Investigative reporters believe the surveillance flights are over a decade old, identifying “more than 100 flights since late April orbiting both major cities and rural areas.”

While the merits of this program will now be publicly debated, one thing is clear: It is deeply anti-democratic to keep such a program hidden all these years.

Our country is supposed to be governed by the people. Whether Americans want a federal law-enforcement agency conducting airborne surveillance on most of the country is a question that needs to be properly debated. In public. By our elected officials.

Instead, the executive branch has imposed its preferred policy in secret. Nearly all Americans were completely unaware of this choice.

We can thank the September 11 terrorist attacks for the alarming increase in power afforded to the executive branch.

In this respect, the terrorists won that day. In the blink of an eye our democracy was thrown out in favor of concentrating power in the hands of a few, in order to ‘prevent terrorism’.

Demonstrating this is that many of the FBI’s supposed overseers in Congress don’t know much more bout the FBI secret air force than the public.

This becomes clear by examining the letters that legislators have written in recent days.

Senator Charles Grassley, chairman of the Judiciary Committee, demanded to be briefed this week on “the scope, nature, and purpose of these operations… and what legal authorities, if any, are being relied upon in carrying out these operations.”

In total, sixteen House members wrote to the FBI, pointing out that the president just signed a reform supposedly ending the bulk collection of phone records.

“It is highly disturbing,” they wrote, “to learn that your agency may be doing just that and more with a secret fleet of aircraft engaged in surveillance missions.”

Among their requests to the FBI were that it identify the legal theory used to justify the flights, how they came to be, the exact technologies used on the aircraft, the privacy policy used for data collected, and any civil liberties safeguards that are in place.

There’s plenty of shame to go around for running this program.

Shame on the FBI, for failing to inform the public and Congress.

But mostly shame on out of touch legislators for being utterly clueless about surveillance, the flights in particular and an agency they are supposed to be in control of.

The questions raised about the legal authority for the program and the privacy implications are yet another indication that legislators have been derelict in their duties.

- _PROBLEM SET_:
- A) In the piece on FBI surveillance flights, what did the sixteen House members ask the FBI to identify or explain? List each one.
- B) Duplicate the passage of the piece on FBI surveillance flights between "In this respect, the" and "than the public.", inclusive.

- _ROWS_:
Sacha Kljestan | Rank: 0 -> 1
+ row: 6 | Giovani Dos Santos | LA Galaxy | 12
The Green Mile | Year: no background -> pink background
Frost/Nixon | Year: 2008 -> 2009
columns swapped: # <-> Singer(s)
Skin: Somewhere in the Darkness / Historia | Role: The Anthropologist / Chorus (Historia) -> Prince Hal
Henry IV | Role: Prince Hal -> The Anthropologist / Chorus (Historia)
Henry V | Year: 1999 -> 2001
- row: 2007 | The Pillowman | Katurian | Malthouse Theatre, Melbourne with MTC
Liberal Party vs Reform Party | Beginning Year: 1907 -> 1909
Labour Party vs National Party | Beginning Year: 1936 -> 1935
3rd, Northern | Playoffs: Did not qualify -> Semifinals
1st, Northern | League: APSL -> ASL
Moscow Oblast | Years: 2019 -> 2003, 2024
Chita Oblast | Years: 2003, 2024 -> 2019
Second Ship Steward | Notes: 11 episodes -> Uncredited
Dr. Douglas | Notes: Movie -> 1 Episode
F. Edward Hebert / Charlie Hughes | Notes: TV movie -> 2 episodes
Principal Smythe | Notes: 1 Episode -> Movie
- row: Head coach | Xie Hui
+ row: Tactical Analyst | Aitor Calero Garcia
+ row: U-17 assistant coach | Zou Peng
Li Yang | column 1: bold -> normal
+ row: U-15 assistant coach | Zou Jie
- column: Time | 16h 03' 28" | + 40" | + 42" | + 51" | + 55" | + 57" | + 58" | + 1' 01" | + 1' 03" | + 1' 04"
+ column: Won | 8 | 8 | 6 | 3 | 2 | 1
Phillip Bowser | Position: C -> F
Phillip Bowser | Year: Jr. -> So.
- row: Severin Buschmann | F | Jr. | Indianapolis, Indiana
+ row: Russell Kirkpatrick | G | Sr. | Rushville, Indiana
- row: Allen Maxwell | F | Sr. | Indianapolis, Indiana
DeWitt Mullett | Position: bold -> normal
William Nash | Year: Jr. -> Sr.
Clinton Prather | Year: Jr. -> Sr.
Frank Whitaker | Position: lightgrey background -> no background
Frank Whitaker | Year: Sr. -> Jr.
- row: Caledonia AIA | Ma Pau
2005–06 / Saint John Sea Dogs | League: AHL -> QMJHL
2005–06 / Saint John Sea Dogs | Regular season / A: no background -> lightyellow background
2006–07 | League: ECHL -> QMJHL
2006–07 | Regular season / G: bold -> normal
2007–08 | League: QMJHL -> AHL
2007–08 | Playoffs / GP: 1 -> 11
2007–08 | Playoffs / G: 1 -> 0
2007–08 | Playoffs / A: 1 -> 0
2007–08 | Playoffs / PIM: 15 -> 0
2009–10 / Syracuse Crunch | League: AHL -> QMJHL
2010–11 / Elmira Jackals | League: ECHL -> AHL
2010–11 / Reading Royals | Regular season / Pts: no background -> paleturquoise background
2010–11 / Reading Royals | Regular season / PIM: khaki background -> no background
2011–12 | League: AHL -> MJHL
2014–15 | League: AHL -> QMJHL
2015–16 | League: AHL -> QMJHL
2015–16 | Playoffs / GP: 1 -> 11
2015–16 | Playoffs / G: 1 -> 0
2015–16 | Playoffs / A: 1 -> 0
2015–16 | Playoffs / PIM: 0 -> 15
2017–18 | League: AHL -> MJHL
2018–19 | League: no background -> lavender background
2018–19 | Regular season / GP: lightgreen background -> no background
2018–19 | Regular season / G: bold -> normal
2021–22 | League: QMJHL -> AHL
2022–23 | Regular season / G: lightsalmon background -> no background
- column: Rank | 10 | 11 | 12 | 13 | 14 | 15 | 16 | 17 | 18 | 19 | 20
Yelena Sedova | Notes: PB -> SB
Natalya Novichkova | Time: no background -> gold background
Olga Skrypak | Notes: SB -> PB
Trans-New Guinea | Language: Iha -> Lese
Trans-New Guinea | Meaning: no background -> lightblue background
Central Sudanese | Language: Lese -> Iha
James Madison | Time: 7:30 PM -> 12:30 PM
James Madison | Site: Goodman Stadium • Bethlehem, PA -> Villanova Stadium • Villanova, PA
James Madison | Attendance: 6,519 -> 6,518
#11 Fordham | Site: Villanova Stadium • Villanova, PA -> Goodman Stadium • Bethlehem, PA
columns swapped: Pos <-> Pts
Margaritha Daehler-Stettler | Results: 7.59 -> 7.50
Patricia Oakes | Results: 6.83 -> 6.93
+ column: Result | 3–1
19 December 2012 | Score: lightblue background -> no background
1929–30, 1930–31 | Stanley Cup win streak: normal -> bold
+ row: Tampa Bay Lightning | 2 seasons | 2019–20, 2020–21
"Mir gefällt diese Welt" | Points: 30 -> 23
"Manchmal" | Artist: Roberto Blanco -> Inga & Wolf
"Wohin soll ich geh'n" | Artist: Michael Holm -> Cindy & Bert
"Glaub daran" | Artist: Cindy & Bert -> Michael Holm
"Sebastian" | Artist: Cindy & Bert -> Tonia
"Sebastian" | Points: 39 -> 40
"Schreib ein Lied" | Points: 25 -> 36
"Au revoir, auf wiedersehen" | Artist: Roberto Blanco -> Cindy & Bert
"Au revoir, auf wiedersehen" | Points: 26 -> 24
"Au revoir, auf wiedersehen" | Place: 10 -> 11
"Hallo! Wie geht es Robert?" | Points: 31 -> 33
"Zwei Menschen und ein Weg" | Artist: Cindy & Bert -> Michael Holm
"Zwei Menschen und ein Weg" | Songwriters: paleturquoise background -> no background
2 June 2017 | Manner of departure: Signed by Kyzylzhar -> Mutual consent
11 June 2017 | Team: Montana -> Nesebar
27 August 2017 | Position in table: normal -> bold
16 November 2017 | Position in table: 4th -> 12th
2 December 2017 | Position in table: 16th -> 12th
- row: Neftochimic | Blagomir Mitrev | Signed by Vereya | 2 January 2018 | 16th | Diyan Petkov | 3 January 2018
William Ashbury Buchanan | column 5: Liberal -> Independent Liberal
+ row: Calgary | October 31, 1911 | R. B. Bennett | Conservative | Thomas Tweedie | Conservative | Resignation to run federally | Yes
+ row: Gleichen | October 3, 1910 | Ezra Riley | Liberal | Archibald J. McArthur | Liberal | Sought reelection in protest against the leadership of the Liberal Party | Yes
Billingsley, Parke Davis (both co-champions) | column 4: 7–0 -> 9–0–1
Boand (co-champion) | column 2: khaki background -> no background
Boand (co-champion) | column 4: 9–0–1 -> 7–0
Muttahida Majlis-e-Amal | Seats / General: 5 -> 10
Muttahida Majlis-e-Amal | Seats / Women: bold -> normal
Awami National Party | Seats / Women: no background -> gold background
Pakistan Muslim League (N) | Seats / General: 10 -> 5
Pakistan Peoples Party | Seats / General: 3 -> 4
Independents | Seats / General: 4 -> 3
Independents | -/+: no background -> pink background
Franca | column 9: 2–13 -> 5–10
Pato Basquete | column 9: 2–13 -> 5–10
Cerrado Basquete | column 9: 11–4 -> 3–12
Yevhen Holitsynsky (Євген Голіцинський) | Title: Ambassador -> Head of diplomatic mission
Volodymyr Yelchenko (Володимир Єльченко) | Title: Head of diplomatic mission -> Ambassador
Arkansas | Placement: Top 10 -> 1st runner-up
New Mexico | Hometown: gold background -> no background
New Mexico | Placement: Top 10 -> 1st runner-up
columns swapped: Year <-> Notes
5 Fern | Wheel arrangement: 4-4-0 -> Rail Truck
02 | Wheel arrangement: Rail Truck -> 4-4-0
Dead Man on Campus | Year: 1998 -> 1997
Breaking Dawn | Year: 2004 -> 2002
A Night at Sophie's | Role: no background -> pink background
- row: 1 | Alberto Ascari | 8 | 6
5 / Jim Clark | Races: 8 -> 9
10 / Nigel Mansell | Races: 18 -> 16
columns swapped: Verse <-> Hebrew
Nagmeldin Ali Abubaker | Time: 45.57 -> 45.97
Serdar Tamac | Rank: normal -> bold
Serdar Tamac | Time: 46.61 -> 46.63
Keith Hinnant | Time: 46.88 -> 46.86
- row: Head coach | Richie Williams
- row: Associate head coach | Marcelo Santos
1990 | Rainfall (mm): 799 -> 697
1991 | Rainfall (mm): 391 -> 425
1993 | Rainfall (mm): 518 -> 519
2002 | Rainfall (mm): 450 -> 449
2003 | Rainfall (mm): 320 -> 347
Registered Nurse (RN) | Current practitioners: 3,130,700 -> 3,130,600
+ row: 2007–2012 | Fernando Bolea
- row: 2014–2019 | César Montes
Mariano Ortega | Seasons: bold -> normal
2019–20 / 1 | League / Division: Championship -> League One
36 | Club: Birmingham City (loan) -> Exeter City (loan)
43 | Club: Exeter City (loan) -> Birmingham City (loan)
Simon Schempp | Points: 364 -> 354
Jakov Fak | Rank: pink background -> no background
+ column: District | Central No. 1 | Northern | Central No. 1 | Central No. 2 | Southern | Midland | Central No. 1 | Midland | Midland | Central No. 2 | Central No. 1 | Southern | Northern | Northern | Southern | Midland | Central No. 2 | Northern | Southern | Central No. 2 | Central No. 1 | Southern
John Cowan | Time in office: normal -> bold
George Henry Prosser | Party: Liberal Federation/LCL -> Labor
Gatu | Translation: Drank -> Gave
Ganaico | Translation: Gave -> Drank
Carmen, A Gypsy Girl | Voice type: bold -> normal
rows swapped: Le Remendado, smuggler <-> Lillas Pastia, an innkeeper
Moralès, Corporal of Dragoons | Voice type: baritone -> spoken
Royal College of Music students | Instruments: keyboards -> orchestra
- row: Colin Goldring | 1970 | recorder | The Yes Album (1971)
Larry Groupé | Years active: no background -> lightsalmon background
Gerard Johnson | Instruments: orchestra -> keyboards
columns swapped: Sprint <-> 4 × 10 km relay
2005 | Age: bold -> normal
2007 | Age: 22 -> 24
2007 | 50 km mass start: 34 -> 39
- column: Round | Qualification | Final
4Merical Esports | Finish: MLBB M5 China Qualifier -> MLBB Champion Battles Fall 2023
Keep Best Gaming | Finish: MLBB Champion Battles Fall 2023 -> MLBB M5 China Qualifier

- _SOLUTIONS_:
- A)
- The legal theory used to justify the flights
- How the flights came to be
- The exact technologies used on the aircraft
- The privacy policy used for data collected
- Any civil liberties safeguards that are in place

- B)
In this respect, the terrorists won that day. In the blink of an eye our democracy was thrown out in favor of concentrating power in the hands of a few, in order to ‘prevent terrorism’.

Demonstrating this is that many of the FBI’s supposed overseers in Congress don’t know much more bout the FBI secret air force than the public.